Но у этой Мельницы-Гидры есть и свое живое – чувствительные лопасти, способные поворачиваться и перехватывать человеческие устремления…
ГОЛОС. В живой природе есть такая элементарная способность, Бланк. Фототаксис у растений, когда они поворачиваются вслед за солнцем; есть еще хемотаксис…
БЛАНК. Верю. И чуткие лопасти Гидры ловят дуновения духа, который первоначально вовсе не имел в виду вращать мельничные колеса. Но всякое воздействие на лопасти приводит в действие жернова. Из плененной силы желания жернова труда делают товар. Улавливаете?
НЕРАЗБОРЧИВЫЕ ГОЛОСА. …Что-то старомодно, Бланк…
БЛАНК. Подходящее слово – старомодно. Если вдуматься, удивительное наречие, как если бы мы сказали «громкотихо». Но вторая часть – «модно» – прямо работает на наш образ, ведь лопасти Мельницы-Гидры улавливают в том числе и модные поветрия. Сами по себе модные поветрия – всего лишь проявления человеческой свободы, иной раз они помогают справиться с каким-нибудь тоталитарным безумием. Но это чудище приспособилось схватывать любое стремление к моде и штамповать из него фальшивки.
Вот так наши духовные порывы одухотворяют Гидру. Более того, в силу привычки такие порывы приобретают систематический характер, они вписываются в ритмику воли, которая, в свою очередь, подчиняется монотонному ритму труда. Жернова перемалывают дары природы, в том числе и данные нам дарования. Я думаю, Господь с горечью смотрит на это с высоты небес. Он, первоисточник эманации, однажды вдохнул душу живу в мертвую глину. И то, что стало с его дыханием, нельзя назвать иначе чем первородный грех – все остальные грехи лишь следствие пленения свободного волеизъявления духа.
Одухотворение Гидры называют по-разному: алчностью, стяжательством, корыстолюбием. В любом случае дух уже не дышит, где он хочет, а растрачивает себя на анимацию чудовища. А лопасти, если вы заметили, вращаются все быстрее…
ВИКТОР ЧУГУЕВ. Тогда, Бланк, алчность вроде должна нарастать. А мне кажется, она пошла на убыль… происходит что-то другое…

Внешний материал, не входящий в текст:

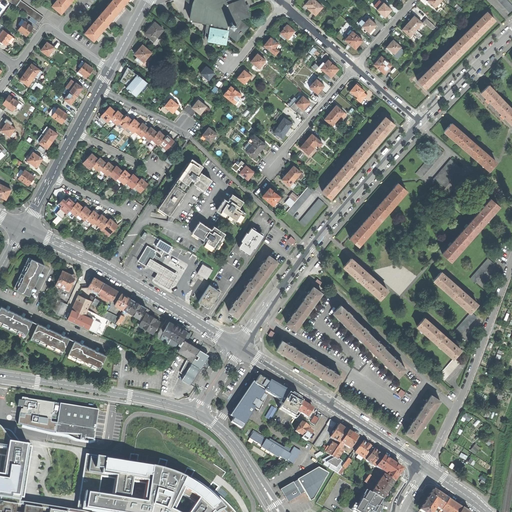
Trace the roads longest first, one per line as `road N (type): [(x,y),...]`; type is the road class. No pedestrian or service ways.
road 1 (tertiary): [(239,347),(323,231),(419,123)]
road 2 (secondary): [(23,228),(103,265),(232,344)]
road 3 (residential): [(511,262),(425,467)]
road 4 (secondary): [(242,349),(421,465)]
road 5 (residential): [(35,312),(118,347),(120,393)]
road 6 (tertiary): [(419,123),(511,31)]
road 7 (residential): [(354,67),(270,166)]
road 8 (tertiary): [(279,511),(236,444),(198,413)]
road 9 (residential): [(109,69),(48,28),(16,66)]
road 10 (tertiary): [(120,393),(0,374)]
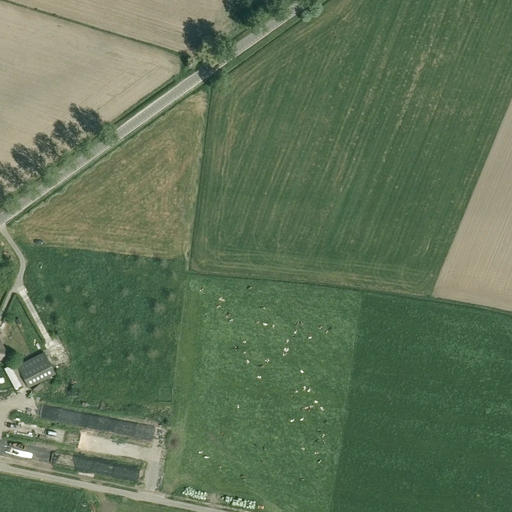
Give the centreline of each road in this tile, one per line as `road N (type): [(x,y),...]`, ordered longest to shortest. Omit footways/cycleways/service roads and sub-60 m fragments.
road 1 (tertiary): [(0,219),(308,0)]
road 2 (unclassified): [(0,466),(217,511)]
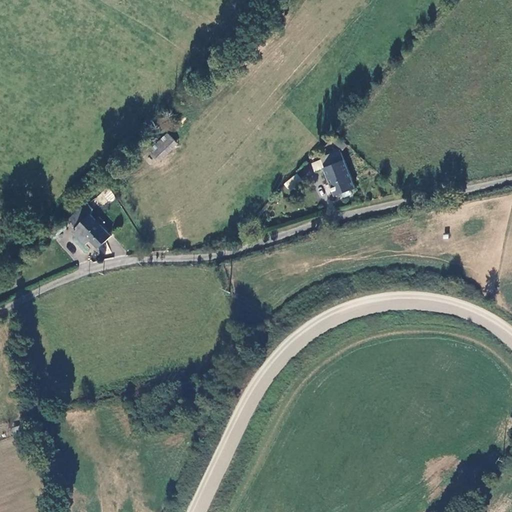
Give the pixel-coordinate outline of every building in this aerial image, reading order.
[(168,140),(157,152),(165,159),(176,147),(168,140)] [(320,157),(335,193),(354,186),(339,149),(320,157)] [(311,163),(313,171),(323,169),(320,160),(311,163)] [(98,193),(99,203),(114,202),(113,191),(98,193)] [(72,232),(85,246),(90,241),(99,250),(112,237),(90,215),(72,232)]
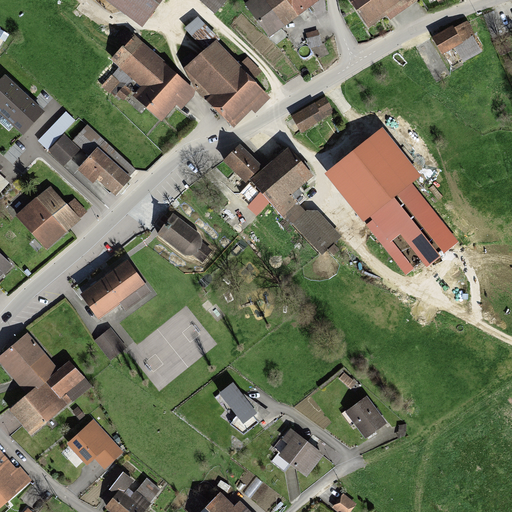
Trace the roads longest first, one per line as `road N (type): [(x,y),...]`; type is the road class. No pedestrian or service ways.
road 1 (residential): [(0,321),(165,163),(250,127),(354,63)]
road 2 (track): [(511,342),(385,277),(348,231)]
road 3 (track): [(511,376),(361,463)]
road 4 (residential): [(354,63),(425,23),(491,0)]
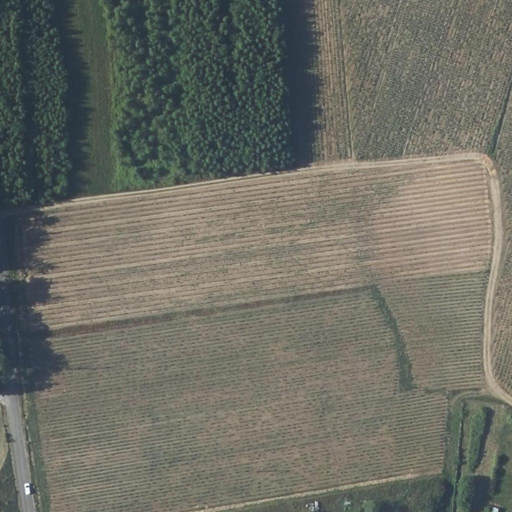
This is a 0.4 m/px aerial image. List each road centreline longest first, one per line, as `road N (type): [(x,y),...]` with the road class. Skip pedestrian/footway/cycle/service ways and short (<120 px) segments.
road 1 (track): [(511,401),(496,391),(486,327),(498,253),(488,154),(0,212)]
road 2 (unclassified): [(0,258),(28,511)]
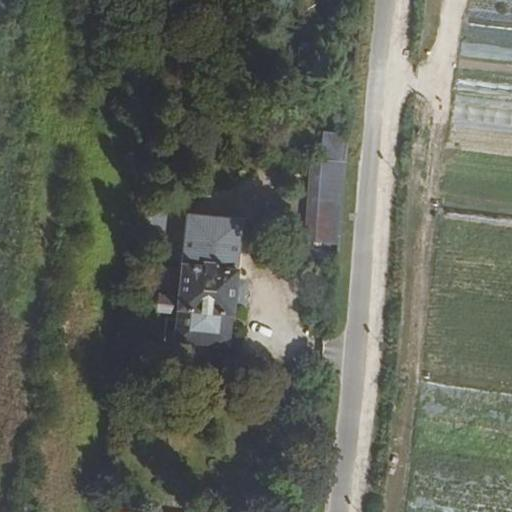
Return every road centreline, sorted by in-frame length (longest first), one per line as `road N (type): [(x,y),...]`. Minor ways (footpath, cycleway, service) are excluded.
road 1 (unclassified): [(388,0),(336,511)]
road 2 (track): [(377,81),(418,81),(441,69),(452,0)]
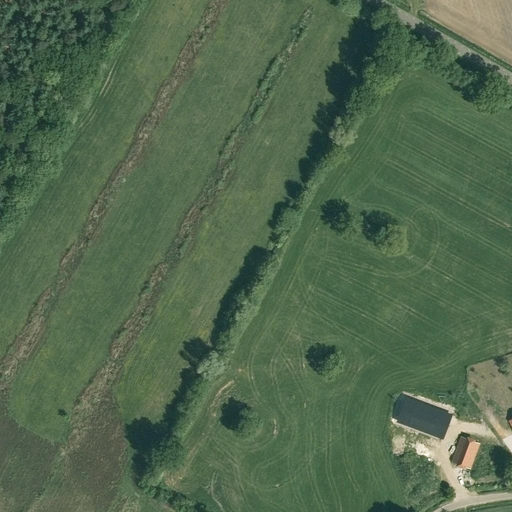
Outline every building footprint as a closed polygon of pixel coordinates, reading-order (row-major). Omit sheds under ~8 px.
[(477,377),(480,331),(468,331),(466,357),(459,357),(457,378),(467,379),(467,376),(477,377)] [(481,332),(471,418),(486,419),(496,334),(481,332)] [(431,349),(424,368),(442,375),(449,356),(431,349)] [(407,422),(438,435),(447,413),(416,401),(407,422)] [(470,469),(480,444),(462,437),(452,461),(470,469)] [(509,461),(509,446),(484,446),(483,460),(509,461)] [(482,462),(481,480),(509,481),(509,463),(482,462)]
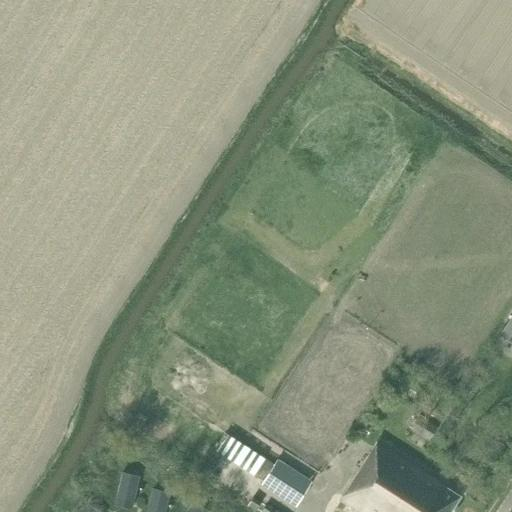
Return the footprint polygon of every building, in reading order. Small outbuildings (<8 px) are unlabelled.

БЛАНК. Ты прав, времена конкистадоров остались позади. Но, друзья мои, чудовище от этого только выиграло. Настоящая алчность все еще содержит в себе неукротимость духа. Кроме того, алчность перебивается встречной алчностью, а это снижает КПД Мельницы. Поэтому самое точное название ловушки, в которую попались все цивилизации, это не алчность и не скупость, а – польза. Польза – именно так называется самый надежный способ ублажения хищного чувствилища Гидры. И мы видим, что по степени обеспеченности кормом, так сказать по величине отчуждаемой дани, этот монстр превосходит и Левиафана, и всех прочих языческих кумиров.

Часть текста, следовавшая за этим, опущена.